• Source material
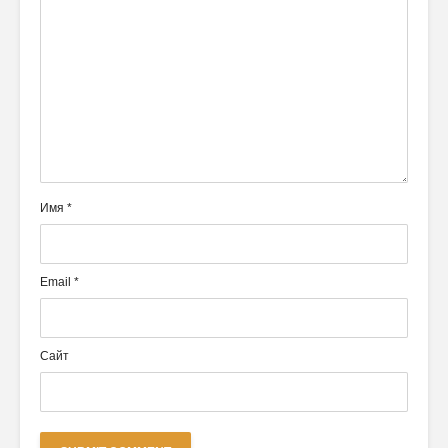
Имя
*
Email
*
Сайт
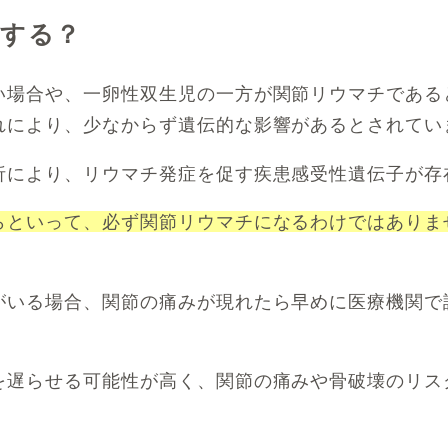
伝する？
場合や、一卵性双生児の一方が関節リウマチであると
れにより、少なからず遺伝的な影響があるとされてい
析により、リウマチ発症を促す疾患感受性遺伝子が存
らといって、必ず関節リウマチになるわけではありま
がいる場合、関節の痛みが現れたら早めに医療機関で
を遅らせる可能性が高く、関節の痛みや骨破壊のリス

• What is being asked
Retype the entries word for word. Omit any images.

• Answer
Имя
*
Email
*
Сайт
伝する？
場合や、一卵性双生児の一方が関節リウマチであると
れにより、少なからず遺伝的な影響があるとされてい
析により、リウマチ発症を促す疾患感受性遺伝子が存
らといって、必ず関節リウマチになるわけではありま
がいる場合、関節の痛みが現れたら早めに医療機関で
を遅らせる可能性が高く、関節の痛みや骨破壊のリス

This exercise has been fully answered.